* _WHAT YOU WILL DO_
The response must consist of each line in the listing that has the word "wrist" in it.

* _TASK MATERIAL_

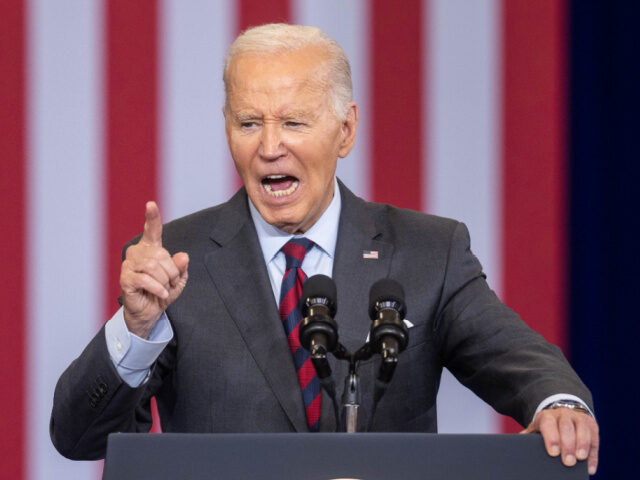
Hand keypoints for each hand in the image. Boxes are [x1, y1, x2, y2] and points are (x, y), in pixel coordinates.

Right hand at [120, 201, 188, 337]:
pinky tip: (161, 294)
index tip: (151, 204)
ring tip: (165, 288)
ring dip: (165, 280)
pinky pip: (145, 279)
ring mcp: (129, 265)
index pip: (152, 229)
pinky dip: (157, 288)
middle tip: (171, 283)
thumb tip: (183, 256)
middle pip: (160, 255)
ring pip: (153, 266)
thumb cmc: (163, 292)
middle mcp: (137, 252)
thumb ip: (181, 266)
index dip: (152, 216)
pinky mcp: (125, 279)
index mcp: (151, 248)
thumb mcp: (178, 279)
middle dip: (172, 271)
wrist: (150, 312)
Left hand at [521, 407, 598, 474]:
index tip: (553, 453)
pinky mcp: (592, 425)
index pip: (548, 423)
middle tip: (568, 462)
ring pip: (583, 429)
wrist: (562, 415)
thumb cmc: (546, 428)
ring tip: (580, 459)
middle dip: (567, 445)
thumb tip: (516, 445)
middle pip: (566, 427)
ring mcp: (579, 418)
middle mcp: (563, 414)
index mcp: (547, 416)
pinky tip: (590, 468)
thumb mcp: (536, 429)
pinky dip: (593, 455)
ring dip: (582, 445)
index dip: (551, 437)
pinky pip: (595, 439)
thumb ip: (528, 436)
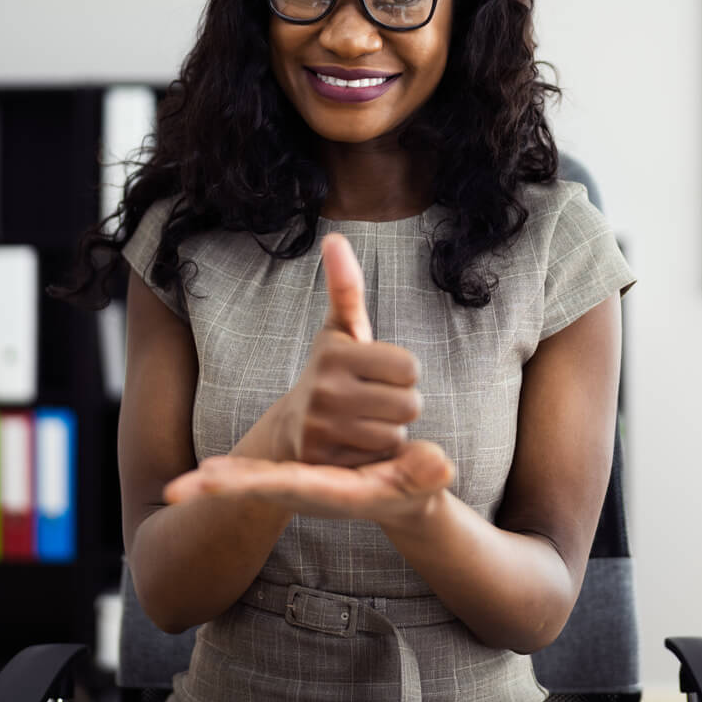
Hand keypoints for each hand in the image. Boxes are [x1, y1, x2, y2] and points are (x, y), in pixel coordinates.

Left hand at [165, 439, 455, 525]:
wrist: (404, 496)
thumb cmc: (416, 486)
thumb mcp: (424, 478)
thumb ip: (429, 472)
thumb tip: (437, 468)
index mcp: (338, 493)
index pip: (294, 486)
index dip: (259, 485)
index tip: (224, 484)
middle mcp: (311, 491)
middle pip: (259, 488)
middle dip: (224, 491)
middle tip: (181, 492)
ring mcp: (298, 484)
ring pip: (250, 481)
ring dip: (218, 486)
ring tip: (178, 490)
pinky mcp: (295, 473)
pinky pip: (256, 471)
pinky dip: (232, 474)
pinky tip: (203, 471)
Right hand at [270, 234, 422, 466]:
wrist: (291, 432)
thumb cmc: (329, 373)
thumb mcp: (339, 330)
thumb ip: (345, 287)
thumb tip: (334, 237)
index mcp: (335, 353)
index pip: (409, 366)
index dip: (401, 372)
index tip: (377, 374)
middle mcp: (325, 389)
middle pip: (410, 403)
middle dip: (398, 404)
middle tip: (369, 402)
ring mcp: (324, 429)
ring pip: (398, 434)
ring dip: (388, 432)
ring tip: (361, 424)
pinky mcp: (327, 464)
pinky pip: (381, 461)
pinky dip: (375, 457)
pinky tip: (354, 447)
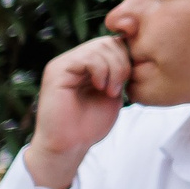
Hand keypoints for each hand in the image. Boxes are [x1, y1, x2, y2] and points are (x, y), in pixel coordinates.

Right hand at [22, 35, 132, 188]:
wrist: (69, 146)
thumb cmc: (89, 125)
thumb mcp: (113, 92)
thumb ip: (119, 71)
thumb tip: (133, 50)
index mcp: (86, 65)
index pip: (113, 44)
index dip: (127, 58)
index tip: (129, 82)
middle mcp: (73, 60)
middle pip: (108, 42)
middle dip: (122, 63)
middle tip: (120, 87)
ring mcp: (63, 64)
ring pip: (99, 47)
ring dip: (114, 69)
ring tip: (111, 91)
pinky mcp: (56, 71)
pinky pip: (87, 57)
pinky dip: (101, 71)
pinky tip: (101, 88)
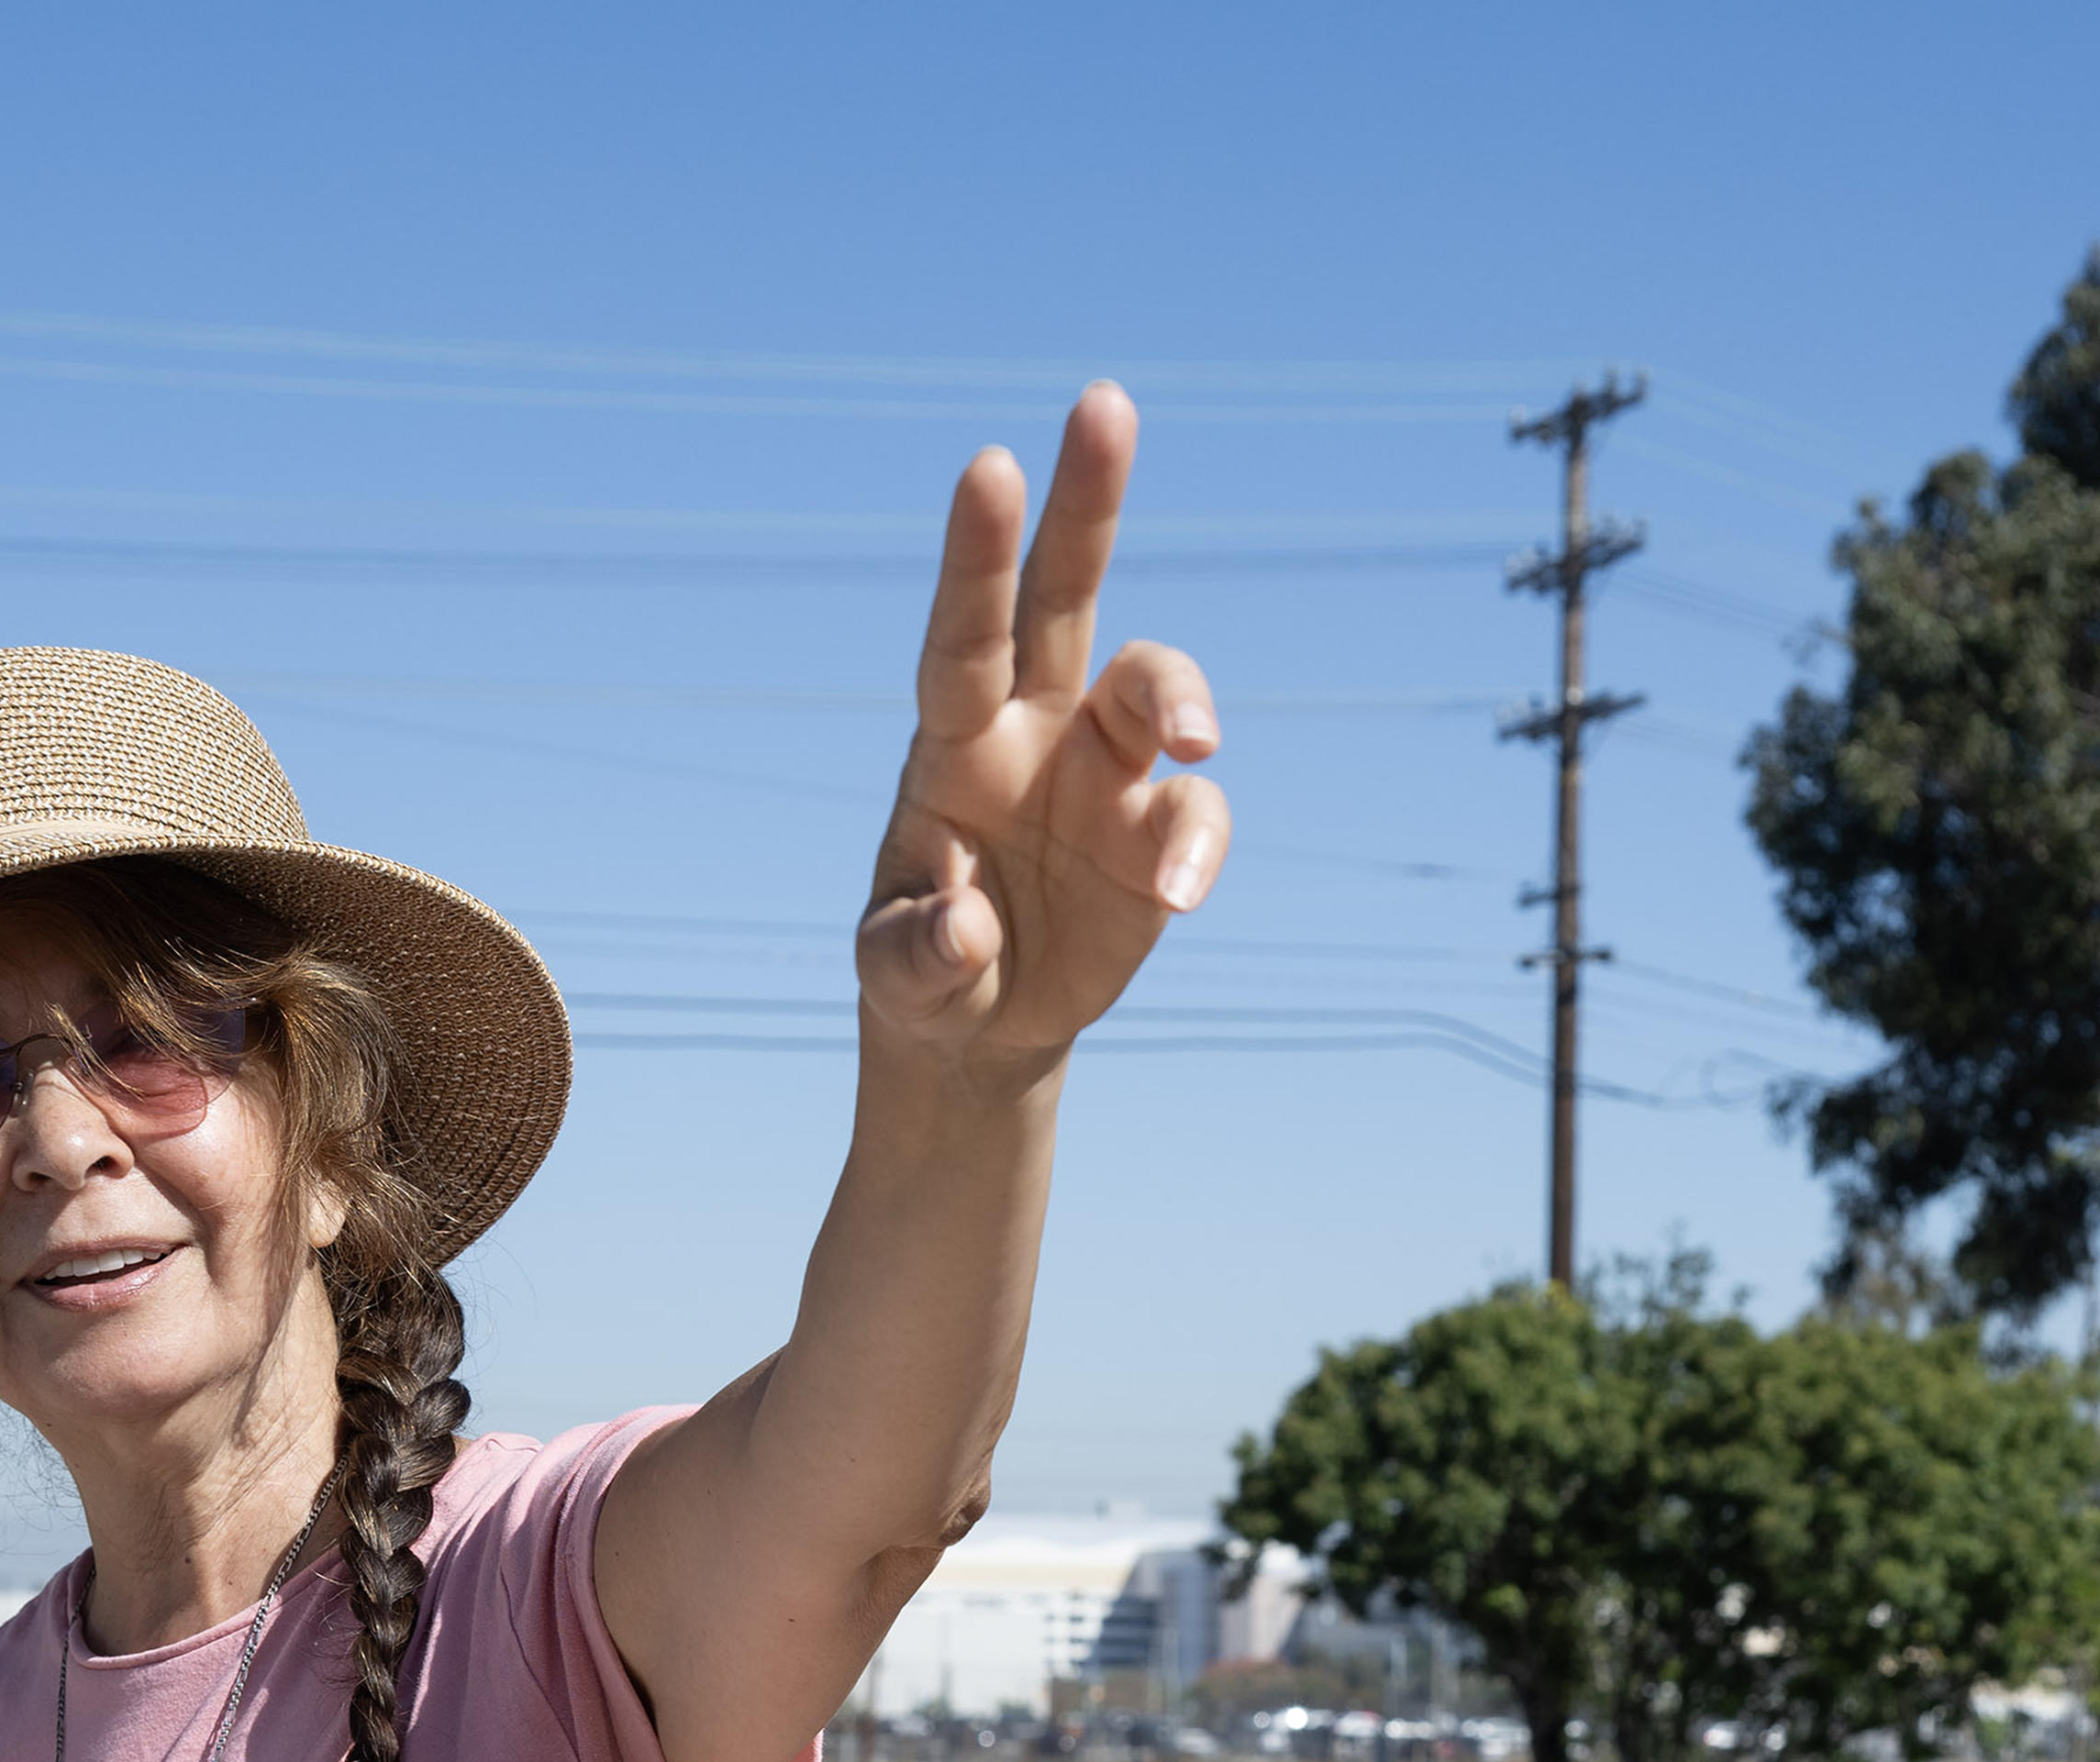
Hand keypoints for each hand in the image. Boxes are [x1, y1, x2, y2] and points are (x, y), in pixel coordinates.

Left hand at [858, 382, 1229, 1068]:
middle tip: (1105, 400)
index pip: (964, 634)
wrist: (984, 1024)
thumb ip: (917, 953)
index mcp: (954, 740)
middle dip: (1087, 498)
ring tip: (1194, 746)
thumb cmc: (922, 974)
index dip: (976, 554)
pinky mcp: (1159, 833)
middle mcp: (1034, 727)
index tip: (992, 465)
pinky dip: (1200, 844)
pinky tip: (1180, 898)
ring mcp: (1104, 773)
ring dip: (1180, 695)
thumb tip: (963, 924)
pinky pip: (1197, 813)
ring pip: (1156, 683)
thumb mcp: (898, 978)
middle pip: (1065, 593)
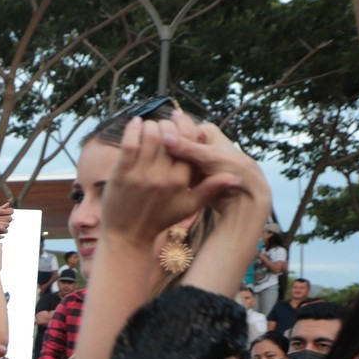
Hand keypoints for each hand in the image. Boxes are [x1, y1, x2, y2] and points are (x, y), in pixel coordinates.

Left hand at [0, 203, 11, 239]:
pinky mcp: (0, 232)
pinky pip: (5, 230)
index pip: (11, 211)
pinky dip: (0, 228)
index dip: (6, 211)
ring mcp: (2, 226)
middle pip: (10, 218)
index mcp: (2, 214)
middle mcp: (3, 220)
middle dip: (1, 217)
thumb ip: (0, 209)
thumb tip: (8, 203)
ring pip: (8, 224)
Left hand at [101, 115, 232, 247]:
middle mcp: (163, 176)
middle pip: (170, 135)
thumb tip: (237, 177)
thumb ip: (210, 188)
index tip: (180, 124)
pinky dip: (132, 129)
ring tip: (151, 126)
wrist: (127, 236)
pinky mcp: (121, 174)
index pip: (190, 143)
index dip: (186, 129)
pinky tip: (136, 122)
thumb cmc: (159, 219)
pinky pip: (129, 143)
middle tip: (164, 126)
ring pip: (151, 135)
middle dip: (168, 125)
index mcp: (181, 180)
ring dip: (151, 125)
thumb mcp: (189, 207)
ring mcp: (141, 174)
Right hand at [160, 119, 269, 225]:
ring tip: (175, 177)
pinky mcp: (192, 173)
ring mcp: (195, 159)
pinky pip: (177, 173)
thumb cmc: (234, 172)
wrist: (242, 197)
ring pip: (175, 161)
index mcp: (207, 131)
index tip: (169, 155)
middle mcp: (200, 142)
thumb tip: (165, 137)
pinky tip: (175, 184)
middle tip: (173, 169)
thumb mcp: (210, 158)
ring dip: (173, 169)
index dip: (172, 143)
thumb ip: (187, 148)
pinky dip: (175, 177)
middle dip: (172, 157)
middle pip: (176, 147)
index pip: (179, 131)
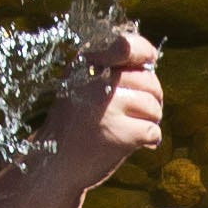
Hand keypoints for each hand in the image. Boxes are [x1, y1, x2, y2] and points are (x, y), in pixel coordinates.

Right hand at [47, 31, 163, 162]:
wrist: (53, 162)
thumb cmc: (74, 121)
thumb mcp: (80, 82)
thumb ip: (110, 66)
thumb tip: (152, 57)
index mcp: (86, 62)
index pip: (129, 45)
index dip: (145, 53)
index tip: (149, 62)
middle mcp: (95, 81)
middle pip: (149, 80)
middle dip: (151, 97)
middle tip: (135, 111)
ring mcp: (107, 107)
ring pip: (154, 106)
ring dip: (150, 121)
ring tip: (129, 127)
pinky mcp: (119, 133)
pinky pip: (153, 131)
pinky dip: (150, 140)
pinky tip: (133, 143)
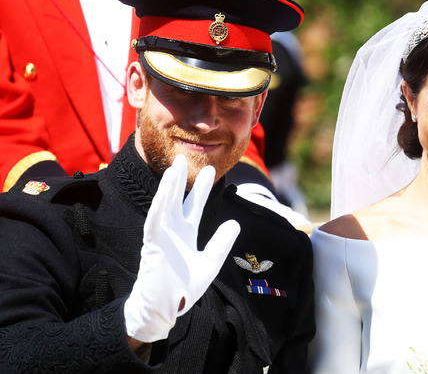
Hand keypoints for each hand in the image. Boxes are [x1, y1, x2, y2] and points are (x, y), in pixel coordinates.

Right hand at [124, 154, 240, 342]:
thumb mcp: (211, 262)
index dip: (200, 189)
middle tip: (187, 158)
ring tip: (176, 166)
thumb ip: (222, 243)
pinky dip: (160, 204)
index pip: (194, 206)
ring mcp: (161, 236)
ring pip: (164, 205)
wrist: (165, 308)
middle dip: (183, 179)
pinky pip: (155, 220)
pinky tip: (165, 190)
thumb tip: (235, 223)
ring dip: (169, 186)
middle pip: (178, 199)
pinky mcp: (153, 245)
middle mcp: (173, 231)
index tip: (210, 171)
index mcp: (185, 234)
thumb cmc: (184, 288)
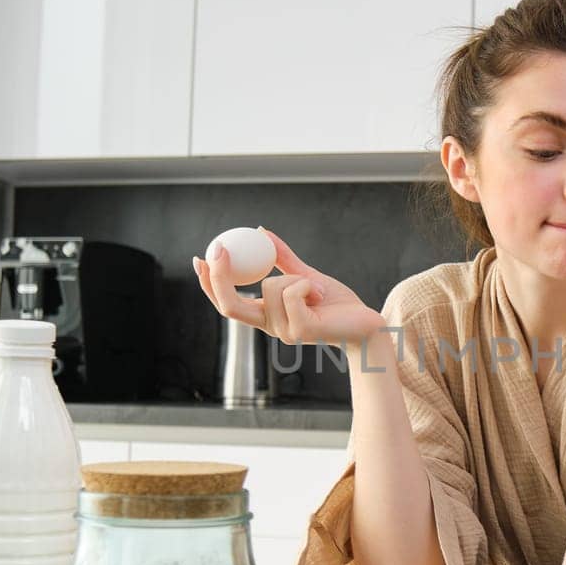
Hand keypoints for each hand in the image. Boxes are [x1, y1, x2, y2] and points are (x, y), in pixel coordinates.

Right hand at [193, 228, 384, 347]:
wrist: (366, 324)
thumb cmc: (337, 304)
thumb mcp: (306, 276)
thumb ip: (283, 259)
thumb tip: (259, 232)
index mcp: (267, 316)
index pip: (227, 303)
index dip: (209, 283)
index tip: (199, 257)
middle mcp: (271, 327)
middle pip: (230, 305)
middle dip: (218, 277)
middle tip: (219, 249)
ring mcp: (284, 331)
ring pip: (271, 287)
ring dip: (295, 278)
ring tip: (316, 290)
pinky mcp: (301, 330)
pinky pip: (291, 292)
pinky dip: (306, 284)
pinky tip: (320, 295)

* _EXERCISE OUTPUT_
wrist: (150, 312)
wrist: (562, 415)
wrist: (404, 496)
wrist: (291, 432)
wrist: (69, 146)
wrist: (984, 1024)
wrist: (127, 236)
wrist: (242, 197)
wrist: (53, 162)
wrist: (165, 308)
wrist: (366, 324)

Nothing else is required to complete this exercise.